What the task asks - Copy every line of the records below verbatim, leaving out the pictures.

Element region listings:
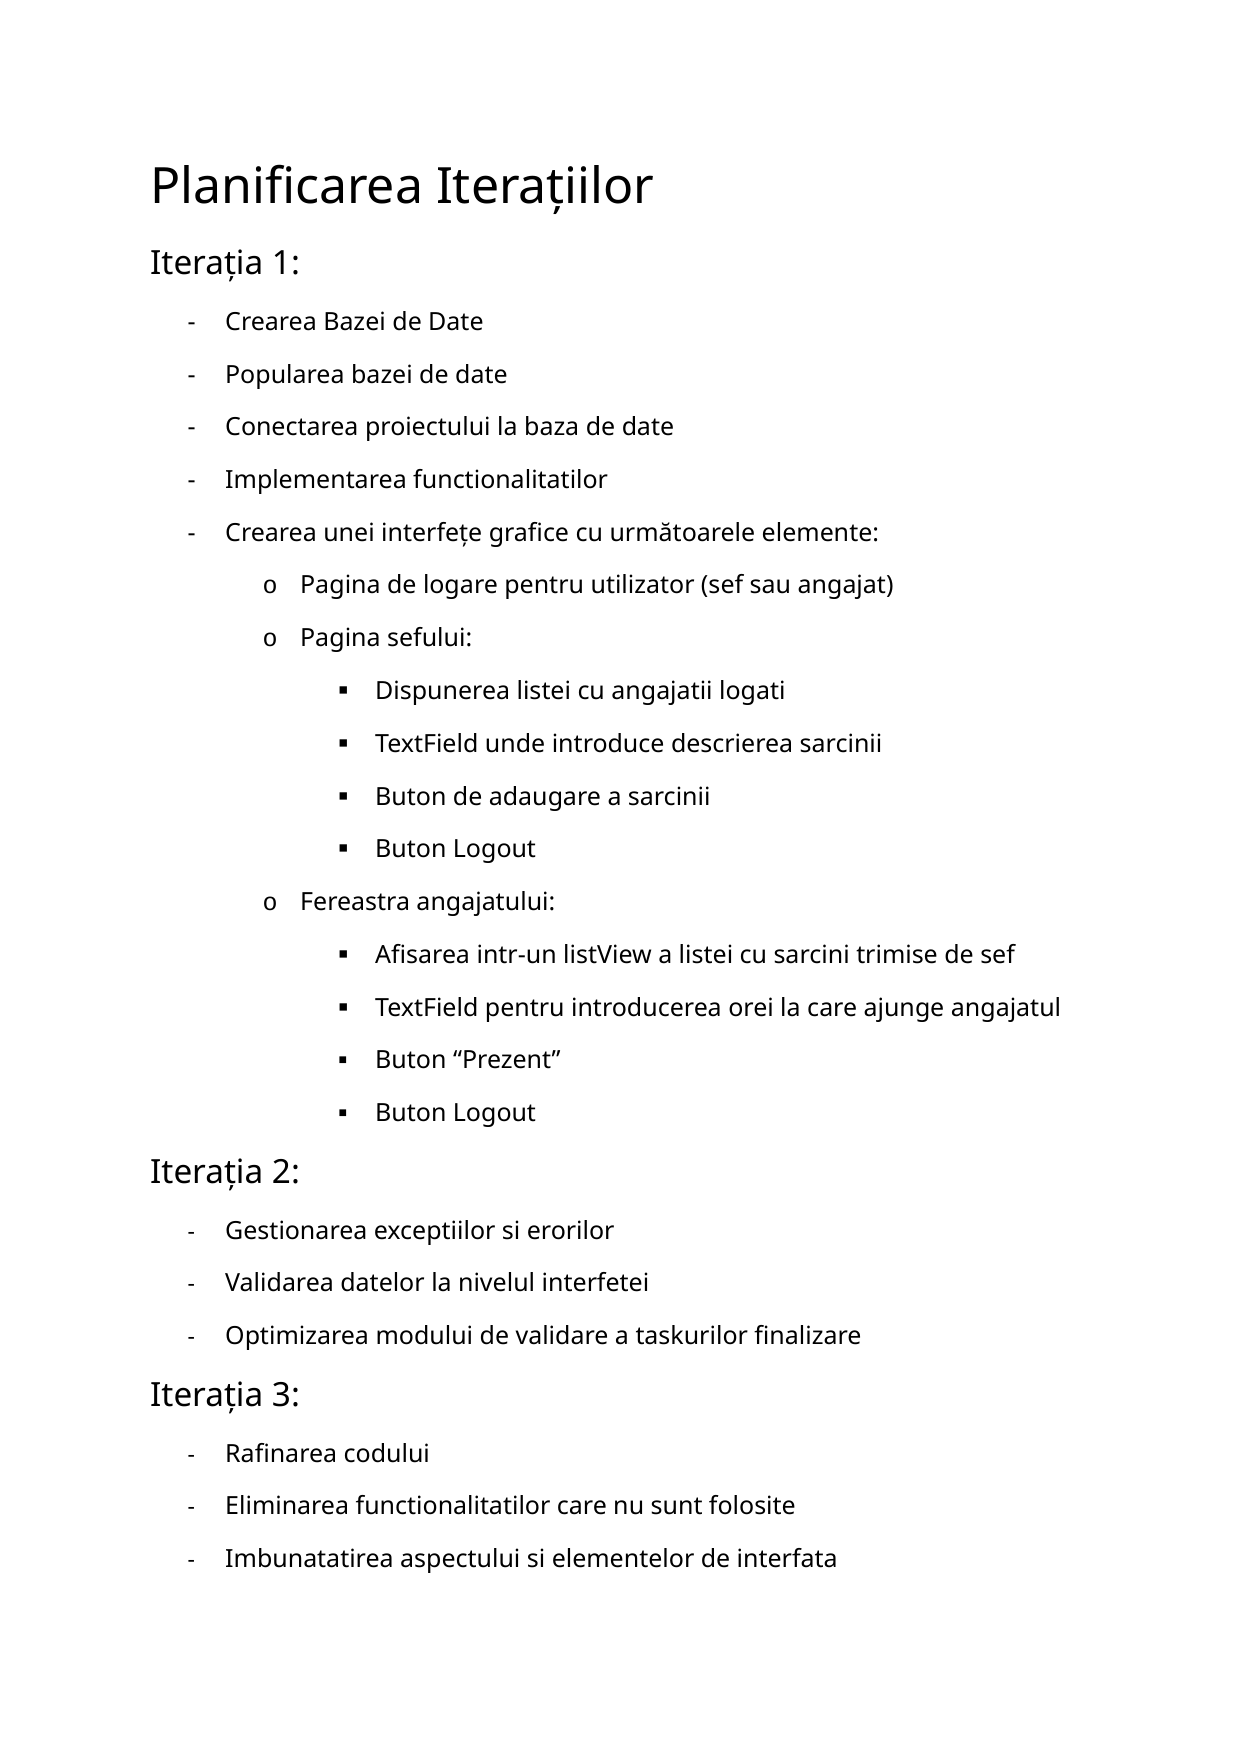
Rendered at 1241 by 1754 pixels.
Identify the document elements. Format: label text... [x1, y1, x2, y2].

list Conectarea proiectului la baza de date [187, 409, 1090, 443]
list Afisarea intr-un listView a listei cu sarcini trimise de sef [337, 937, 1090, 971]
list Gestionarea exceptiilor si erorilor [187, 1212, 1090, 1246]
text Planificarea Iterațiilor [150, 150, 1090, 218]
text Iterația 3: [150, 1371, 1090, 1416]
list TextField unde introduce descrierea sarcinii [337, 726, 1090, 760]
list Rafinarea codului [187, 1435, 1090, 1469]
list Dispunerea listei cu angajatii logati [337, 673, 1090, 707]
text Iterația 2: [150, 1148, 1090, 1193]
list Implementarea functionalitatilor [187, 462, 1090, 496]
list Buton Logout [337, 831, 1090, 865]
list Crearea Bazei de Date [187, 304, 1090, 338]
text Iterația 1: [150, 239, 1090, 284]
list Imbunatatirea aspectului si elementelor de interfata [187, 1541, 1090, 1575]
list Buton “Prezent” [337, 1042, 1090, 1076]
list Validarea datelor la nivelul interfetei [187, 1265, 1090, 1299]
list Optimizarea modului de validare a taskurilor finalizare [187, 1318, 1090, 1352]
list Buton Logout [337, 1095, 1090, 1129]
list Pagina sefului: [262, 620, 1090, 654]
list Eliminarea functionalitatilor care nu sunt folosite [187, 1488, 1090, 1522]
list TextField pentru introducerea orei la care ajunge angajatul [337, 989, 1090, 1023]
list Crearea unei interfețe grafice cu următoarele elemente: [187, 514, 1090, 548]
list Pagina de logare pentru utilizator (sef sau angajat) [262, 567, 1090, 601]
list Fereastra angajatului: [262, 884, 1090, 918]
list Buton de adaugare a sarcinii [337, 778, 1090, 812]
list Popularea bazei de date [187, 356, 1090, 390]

Final answer -
Rendered at 1241 by 1754 pixels.
Identify the document elements. Format: label text... [x1, y1, x2, y2].

list Conectarea proiectului la baza de date [187, 409, 1090, 443]
list Afisarea intr-un listView a listei cu sarcini trimise de sef [337, 937, 1090, 971]
list Gestionarea exceptiilor si erorilor [187, 1212, 1090, 1246]
text Planificarea Iterațiilor [150, 150, 1090, 218]
text Iterația 3: [150, 1371, 1090, 1416]
list TextField unde introduce descrierea sarcinii [337, 726, 1090, 760]
list Rafinarea codului [187, 1435, 1090, 1469]
list Dispunerea listei cu angajatii logati [337, 673, 1090, 707]
text Iterația 2: [150, 1148, 1090, 1193]
list Implementarea functionalitatilor [187, 462, 1090, 496]
list Buton Logout [337, 831, 1090, 865]
list Crearea Bazei de Date [187, 304, 1090, 338]
text Iterația 1: [150, 239, 1090, 284]
list Imbunatatirea aspectului si elementelor de interfata [187, 1541, 1090, 1575]
list Buton “Prezent” [337, 1042, 1090, 1076]
list Validarea datelor la nivelul interfetei [187, 1265, 1090, 1299]
list Optimizarea modului de validare a taskurilor finalizare [187, 1318, 1090, 1352]
list Buton Logout [337, 1095, 1090, 1129]
list Pagina sefului: [262, 620, 1090, 654]
list Eliminarea functionalitatilor care nu sunt folosite [187, 1488, 1090, 1522]
list TextField pentru introducerea orei la care ajunge angajatul [337, 989, 1090, 1023]
list Crearea unei interfețe grafice cu următoarele elemente: [187, 514, 1090, 548]
list Pagina de logare pentru utilizator (sef sau angajat) [262, 567, 1090, 601]
list Fereastra angajatului: [262, 884, 1090, 918]
list Buton de adaugare a sarcinii [337, 778, 1090, 812]
list Popularea bazei de date [187, 356, 1090, 390]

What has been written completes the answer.